My first summer in Austin was both a test of will and freedom. Enduring eleven days of 105-plus weather, I found myself in a state of hibernation, closing my shades well before dusk to block out the glaring light and turning down the thermostat to a comfortable cool. During the day, I would get by at 74 degrees Fahrenheit and by nighttime I’d turn it down to 70. 

Several months ago, as the heat started up again, I began wearing a ring on my finger that tracks my sleep and activity, breaking down my physical existence into readable graphs and analytics. On one occasion, the app that accompanies the fitness tracker, reminded me that the optimal temperature for sleep is 65 degrees Fahrenheit. “In this economy?” I thought. I did a little research, which only affirmed what the app had told me. Doctors recommend a range between 60 and 67 degrees for ideal sleep, while temperatures above 70 degrees Fahrenheit are associated with greater levels of insomnia. Though I couldn’t justify bringing the thermostat that low, I tried it at 69 degrees Fahrenheit, then 68, convinced I could feel the difference in degrees (Dad, if you’re reading this, I’m sorry.) 

A couple of weeks ago, my boyfriend and I journeyed out to West Texas for a summer stint. The house where we are staying in Marfa, something like a thousand square feet and awash with desert light—beautiful but hot—has only two underpowered window units to cool it. When we first walked inside, a wall of heat stopped us in our tracks.

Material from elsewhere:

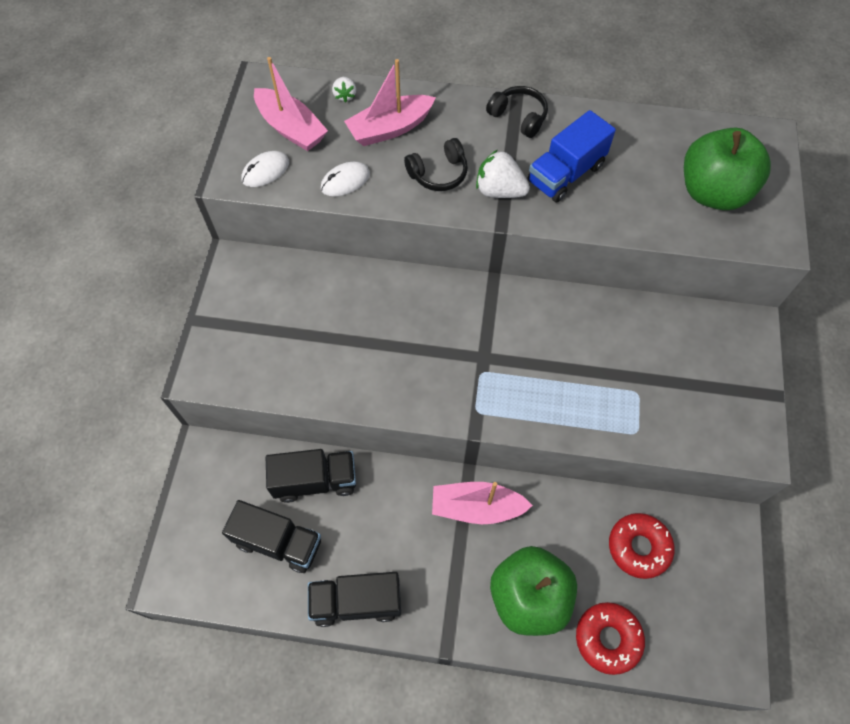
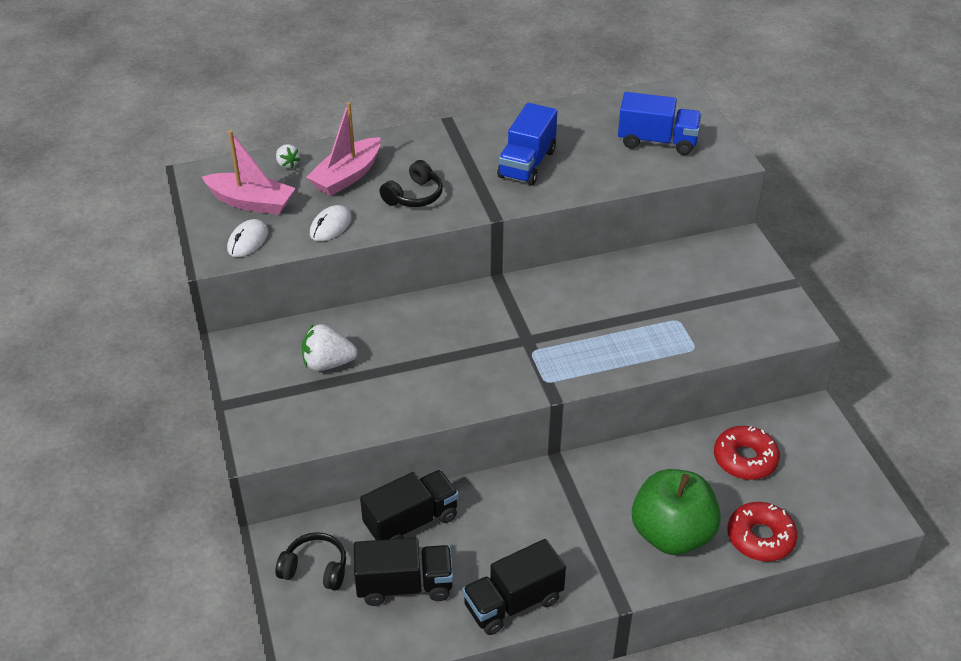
camera: 25 degrees left, 20 degrees down
(476, 507) = (581, 484): pink boat -> none
(499, 191) = (477, 192): white strawberry -> white strawberry (328, 363)
(518, 117) = (460, 136): black headphones -> black headphones (315, 569)
(712, 192) = (657, 141): green apple -> blue truck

I made a beeline for the A/C, but the window unit in the living room seemed to only offer a whisper of relief. The first night, as we lay naked and very much awake, I came to realize that the luxury I’d been afforded in my apartment had effectively become a drawback. Without my ability to control the thermostat to 68 degrees, I couldn’t sleep. 

Grappling with my insomnia, I pondered the ways in which my overreliance on technology, and our cultural obsession with optimization—over our spaces, our bodies, even our sleep—have rendered me weak. I had survived West Texas before, and with only one window unit, so why was the heat suddenly so burdensome? By growing accustomed to certain comforts, I’d become vulnerable without them. There seems to be a growing tension between our interior life and the outside world: indoors, we increasingly make our environments as convenient and comfortable as possible while outside our climate-controlled spaces, the natural world becomes more and more chaotic.

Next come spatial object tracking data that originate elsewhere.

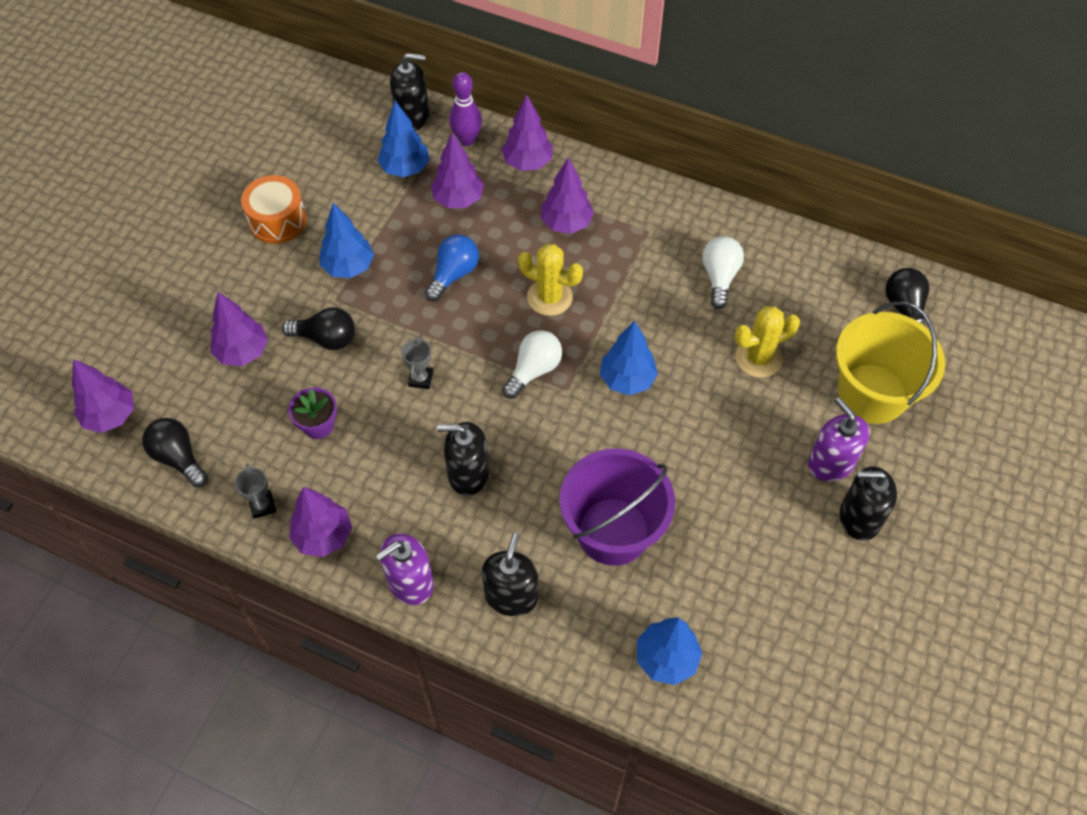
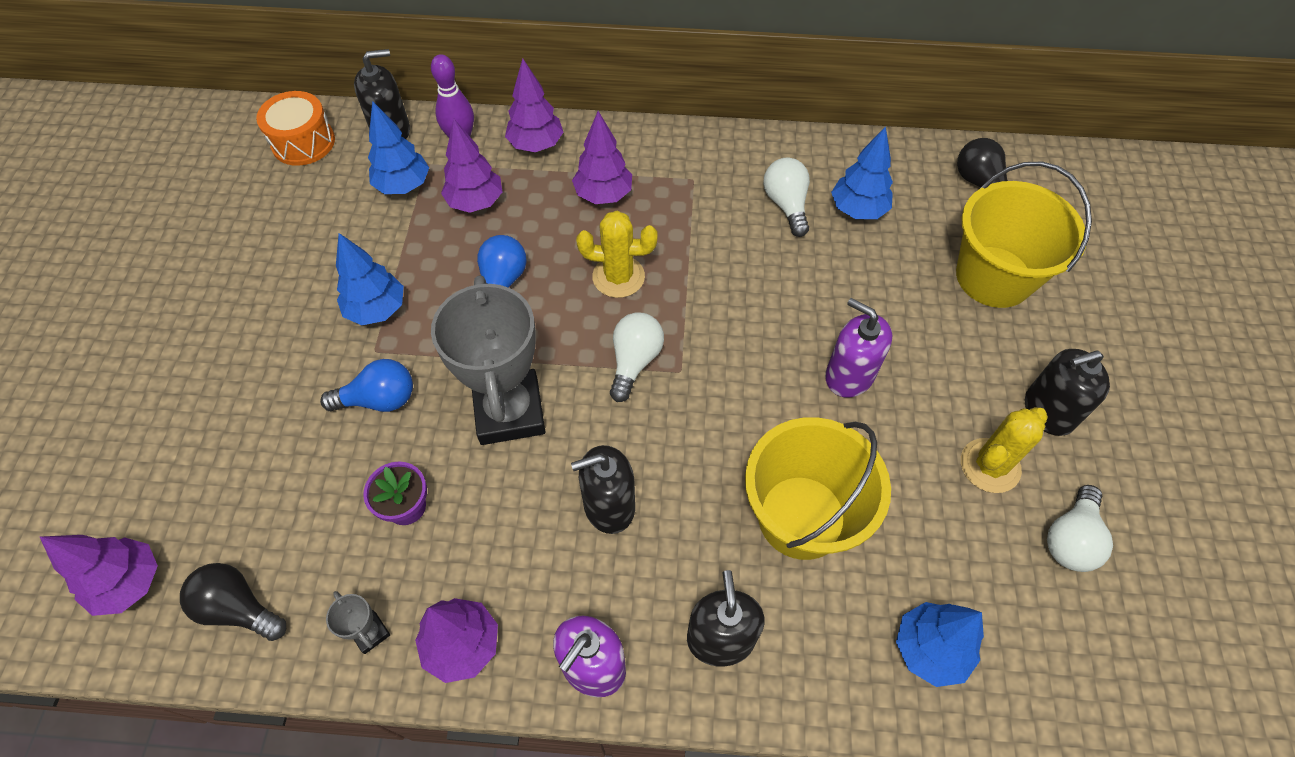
camera: 20 degrees left, 0 degrees up
(243, 352) = (281, 447): purple tree -> none
(277, 220) = (273, 282): orange drum -> orange drum (303, 142)
(326, 338) = (379, 399): black light bulb -> blue light bulb
(420, 379) = (509, 411): grey trophy -> grey trophy, size x2.49
(613, 531) = (801, 517): purple bucket -> yellow bucket
(627, 380) = (740, 340): blue tree -> blue tree (858, 210)
(758, 358) = (864, 275): yellow cactus -> yellow cactus (990, 465)
(822, 620) = (1070, 539): none -> white light bulb
(831, 463) = (990, 362): purple soap dispenser -> purple soap dispenser (849, 375)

As our climate gets hotter, our dependency on cooling has also caused a negative feedback loop. The more energy we consume to cool down, the more emissions we create, contributing further to the problem that got us here in the first place. Meanwhile, there’s a real gap in those regions of the world that may need to rely on cooling for survival. Currently, only 8 percent of folks living in the hottest parts of the world have A/C in their homes. A Harvard study projected that by 2050, at least 70 percent of the population in certain countries will require air conditioning if the rate of emissions continues to increase. 

Remote and without access to many of the modern luxuries city-dwellers have grown accustomed to—overnight shipping, for example, or easy access to consistently fresh produce—far West Texas has a way of testing one’s mettle, and of winnowing out those with more delicate constitutions. But the place also serves a reminder that we are endlessly adaptable. Over the past few days, I’ve discovered new ways to stay cool. Each night before bed, I take a cold shower—more energy efficient and yet equally effective as A/C. Who needs to wear a blanket in the summertime? As for the peak heat of the day, I’m trying to embrace a more hard-bitten, old-school Texan approach, becoming more comfortable in my discomfort, waiting patiently for evening to arrive, or else, as McCrae did, seeking solace in the shade.